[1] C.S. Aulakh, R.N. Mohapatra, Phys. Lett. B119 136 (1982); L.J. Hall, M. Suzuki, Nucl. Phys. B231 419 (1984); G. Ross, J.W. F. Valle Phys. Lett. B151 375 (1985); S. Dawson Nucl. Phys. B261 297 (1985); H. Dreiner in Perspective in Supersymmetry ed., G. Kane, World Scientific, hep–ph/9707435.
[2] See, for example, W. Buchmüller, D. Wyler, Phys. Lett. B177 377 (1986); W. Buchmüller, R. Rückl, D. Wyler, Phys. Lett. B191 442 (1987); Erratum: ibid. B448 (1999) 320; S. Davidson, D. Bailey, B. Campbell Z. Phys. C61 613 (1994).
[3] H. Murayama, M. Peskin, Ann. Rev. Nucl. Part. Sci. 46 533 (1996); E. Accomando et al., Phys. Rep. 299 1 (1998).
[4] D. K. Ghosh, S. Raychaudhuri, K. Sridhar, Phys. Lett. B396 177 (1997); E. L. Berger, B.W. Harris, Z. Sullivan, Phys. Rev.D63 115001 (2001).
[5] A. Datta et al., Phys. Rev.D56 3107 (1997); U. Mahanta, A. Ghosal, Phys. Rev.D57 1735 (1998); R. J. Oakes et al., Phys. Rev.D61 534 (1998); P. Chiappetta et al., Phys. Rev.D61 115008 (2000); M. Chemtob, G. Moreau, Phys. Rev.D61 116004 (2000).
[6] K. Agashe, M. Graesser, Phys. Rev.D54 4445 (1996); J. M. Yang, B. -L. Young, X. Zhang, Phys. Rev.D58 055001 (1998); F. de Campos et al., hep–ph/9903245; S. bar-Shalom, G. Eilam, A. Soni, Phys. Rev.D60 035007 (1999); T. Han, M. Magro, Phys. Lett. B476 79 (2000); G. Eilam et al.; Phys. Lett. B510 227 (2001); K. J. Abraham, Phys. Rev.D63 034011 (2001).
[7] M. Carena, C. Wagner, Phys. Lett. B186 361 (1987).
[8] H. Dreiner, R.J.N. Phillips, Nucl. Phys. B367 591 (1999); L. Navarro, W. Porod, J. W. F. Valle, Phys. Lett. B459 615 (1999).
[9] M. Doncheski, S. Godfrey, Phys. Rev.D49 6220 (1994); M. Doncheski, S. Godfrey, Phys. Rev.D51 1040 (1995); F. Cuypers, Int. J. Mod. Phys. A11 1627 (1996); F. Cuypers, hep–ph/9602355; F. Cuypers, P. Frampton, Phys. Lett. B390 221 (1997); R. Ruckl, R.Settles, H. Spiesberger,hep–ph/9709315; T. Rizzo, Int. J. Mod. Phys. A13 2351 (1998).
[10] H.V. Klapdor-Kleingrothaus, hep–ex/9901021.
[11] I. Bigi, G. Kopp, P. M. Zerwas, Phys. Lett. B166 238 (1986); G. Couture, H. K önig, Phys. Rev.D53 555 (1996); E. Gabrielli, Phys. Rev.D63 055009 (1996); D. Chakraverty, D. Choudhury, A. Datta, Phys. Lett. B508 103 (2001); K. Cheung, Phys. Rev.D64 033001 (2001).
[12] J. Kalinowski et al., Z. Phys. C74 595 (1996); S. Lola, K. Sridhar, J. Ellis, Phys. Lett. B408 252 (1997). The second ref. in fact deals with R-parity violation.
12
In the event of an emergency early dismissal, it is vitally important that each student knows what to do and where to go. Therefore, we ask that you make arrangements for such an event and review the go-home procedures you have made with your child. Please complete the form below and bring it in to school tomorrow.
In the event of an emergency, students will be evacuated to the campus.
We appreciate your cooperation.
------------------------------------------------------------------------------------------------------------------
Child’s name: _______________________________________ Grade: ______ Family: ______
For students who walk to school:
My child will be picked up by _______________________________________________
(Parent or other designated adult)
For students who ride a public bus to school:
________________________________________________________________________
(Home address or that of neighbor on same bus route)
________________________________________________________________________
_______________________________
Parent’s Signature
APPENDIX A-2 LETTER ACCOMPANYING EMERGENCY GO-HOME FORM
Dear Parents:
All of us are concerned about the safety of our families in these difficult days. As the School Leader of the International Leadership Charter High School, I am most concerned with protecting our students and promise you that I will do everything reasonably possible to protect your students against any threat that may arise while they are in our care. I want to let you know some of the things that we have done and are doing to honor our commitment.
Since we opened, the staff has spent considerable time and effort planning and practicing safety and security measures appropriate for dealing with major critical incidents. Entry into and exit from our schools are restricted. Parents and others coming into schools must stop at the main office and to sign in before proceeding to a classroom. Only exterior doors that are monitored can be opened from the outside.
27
---
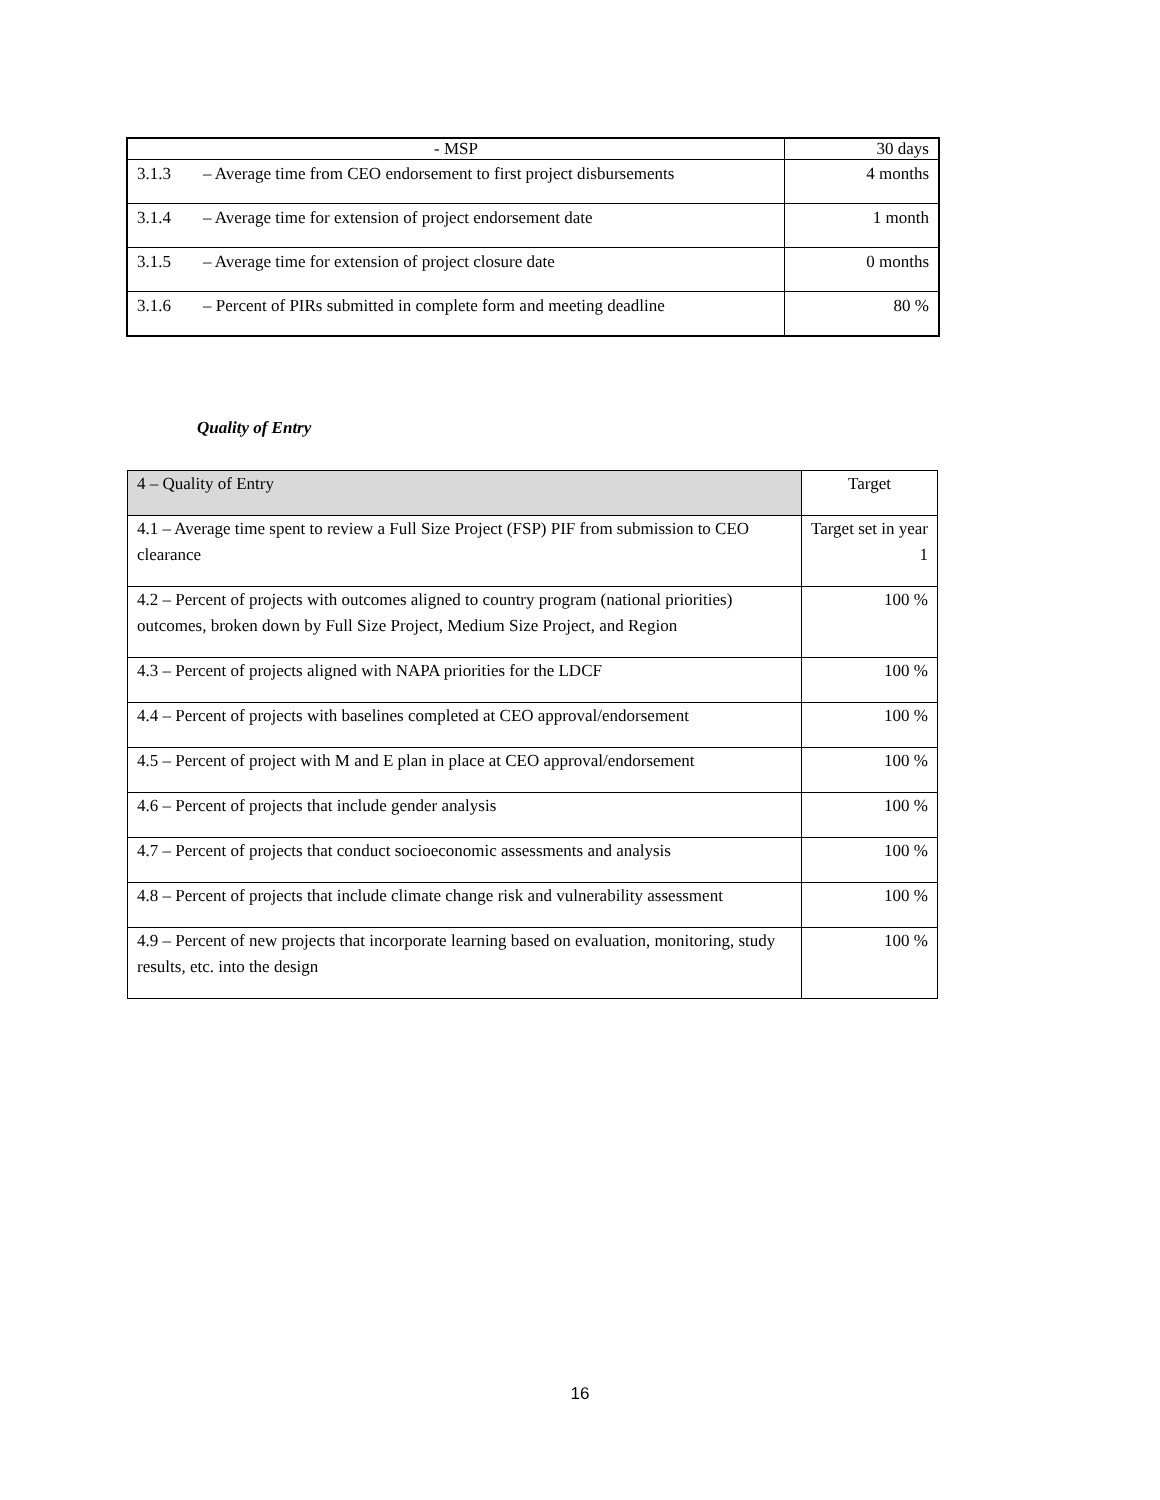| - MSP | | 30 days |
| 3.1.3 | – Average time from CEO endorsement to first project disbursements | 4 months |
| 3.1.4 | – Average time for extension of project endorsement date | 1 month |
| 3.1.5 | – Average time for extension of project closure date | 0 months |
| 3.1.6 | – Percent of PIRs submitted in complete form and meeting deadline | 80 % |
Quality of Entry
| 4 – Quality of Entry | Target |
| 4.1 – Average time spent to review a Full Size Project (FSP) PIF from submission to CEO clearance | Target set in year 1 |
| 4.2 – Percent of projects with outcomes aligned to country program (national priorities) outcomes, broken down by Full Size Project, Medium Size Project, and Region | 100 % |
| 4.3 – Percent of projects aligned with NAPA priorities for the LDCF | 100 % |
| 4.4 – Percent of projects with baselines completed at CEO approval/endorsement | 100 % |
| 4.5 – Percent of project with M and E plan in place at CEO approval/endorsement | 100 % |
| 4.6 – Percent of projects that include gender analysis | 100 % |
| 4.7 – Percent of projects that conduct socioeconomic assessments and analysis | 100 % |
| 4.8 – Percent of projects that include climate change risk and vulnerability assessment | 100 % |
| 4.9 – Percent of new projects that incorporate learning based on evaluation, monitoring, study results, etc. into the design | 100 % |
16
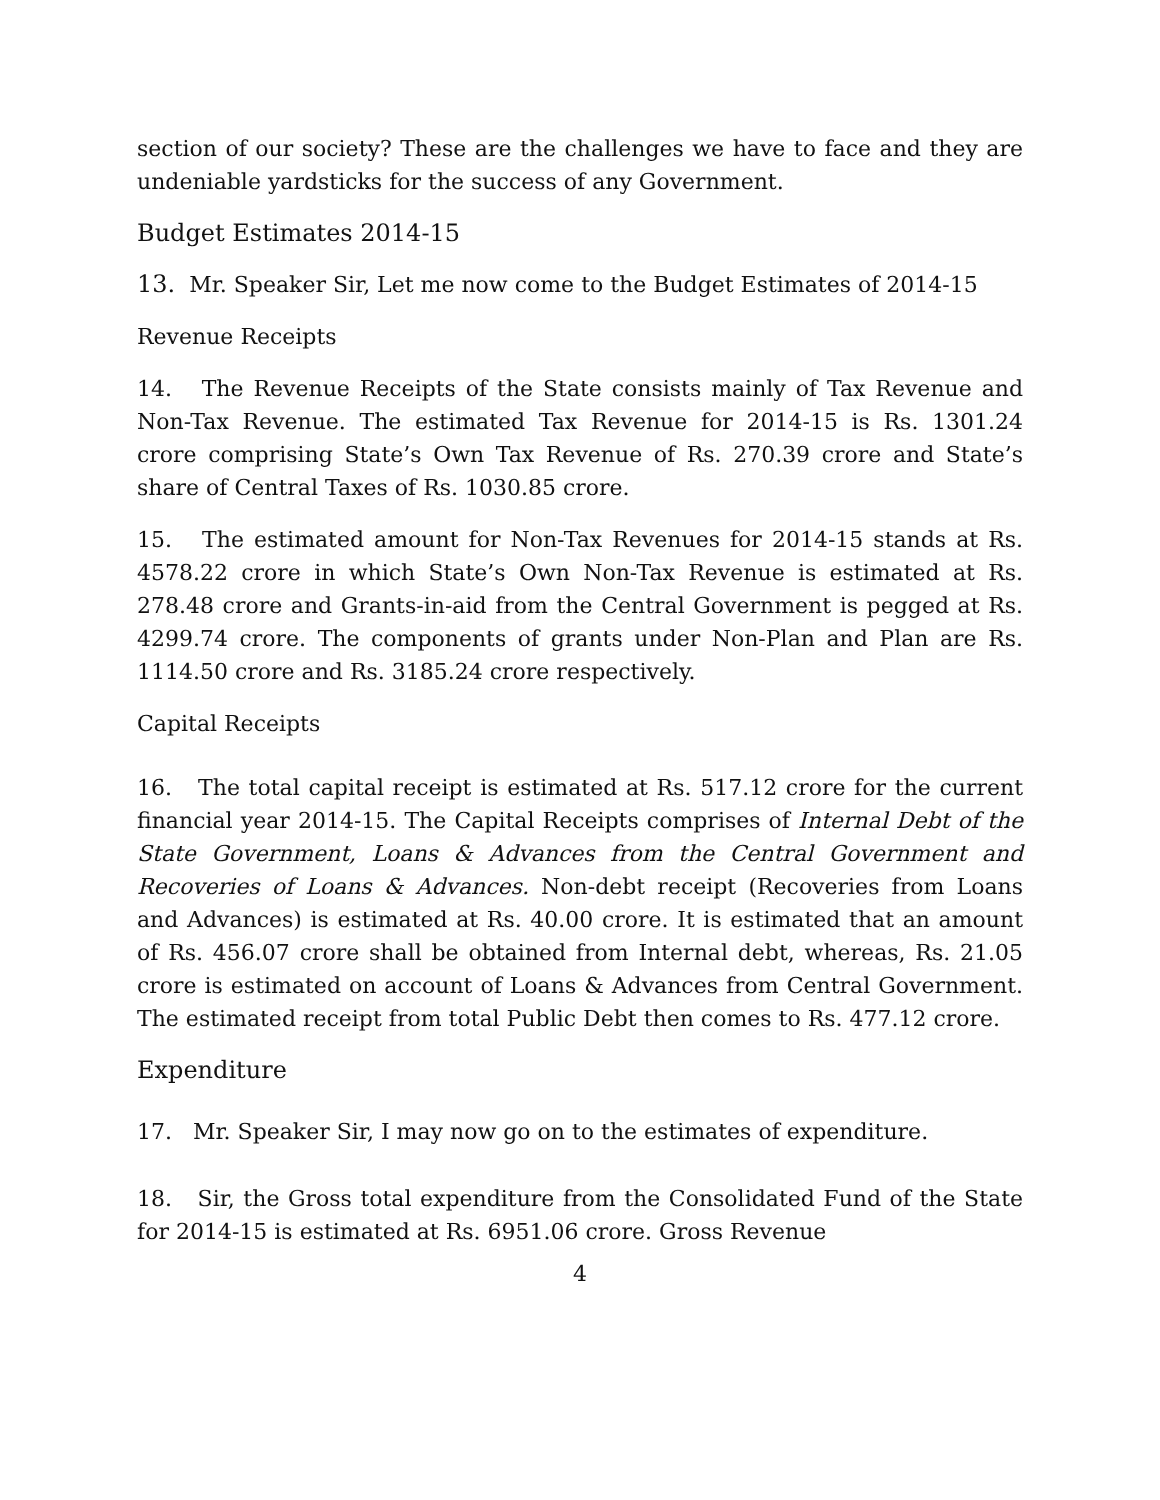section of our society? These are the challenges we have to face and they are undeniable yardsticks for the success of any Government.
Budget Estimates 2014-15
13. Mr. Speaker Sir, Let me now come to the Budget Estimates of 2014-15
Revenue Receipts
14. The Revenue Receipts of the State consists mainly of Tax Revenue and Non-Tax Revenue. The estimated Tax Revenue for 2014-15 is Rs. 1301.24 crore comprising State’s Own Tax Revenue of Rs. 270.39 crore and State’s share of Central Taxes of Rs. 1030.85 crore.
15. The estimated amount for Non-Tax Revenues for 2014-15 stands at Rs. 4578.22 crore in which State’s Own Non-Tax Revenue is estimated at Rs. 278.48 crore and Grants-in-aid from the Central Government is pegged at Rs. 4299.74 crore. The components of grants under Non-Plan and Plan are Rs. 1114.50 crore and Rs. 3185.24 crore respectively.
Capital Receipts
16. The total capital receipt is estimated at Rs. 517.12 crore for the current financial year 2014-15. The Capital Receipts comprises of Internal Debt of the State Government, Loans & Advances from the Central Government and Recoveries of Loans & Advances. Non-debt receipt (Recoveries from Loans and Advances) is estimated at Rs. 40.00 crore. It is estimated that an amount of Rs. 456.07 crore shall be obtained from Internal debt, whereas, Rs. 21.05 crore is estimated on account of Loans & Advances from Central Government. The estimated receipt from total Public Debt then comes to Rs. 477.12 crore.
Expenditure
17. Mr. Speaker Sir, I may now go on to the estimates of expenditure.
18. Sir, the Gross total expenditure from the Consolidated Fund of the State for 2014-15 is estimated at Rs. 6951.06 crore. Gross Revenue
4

- **About this task**: Retype, exactly and in full, the lines above from the one containing "(Parent or other designated adult)" through the one containing "All of us are".

- **Finished exercise**:
(Parent or other designated adult)
For students who ride a public bus to school:
________________________________________________________________________
(Home address or that of neighbor on same bus route)
________________________________________________________________________
_______________________________
Parent’s Signature
APPENDIX A-2 LETTER ACCOMPANYING EMERGENCY GO-HOME FORM
Dear Parents:
All of us are concerned about the safety of our families in these difficult days. As the School Leader of the International Leadership Charter High School, I am most concerned with protecting our students and promise you that I will do everything reasonably possible to protect your students against any threat that may arise while they are in our care. I want to let you know some of the things that we have done and are doing to honor our commitment.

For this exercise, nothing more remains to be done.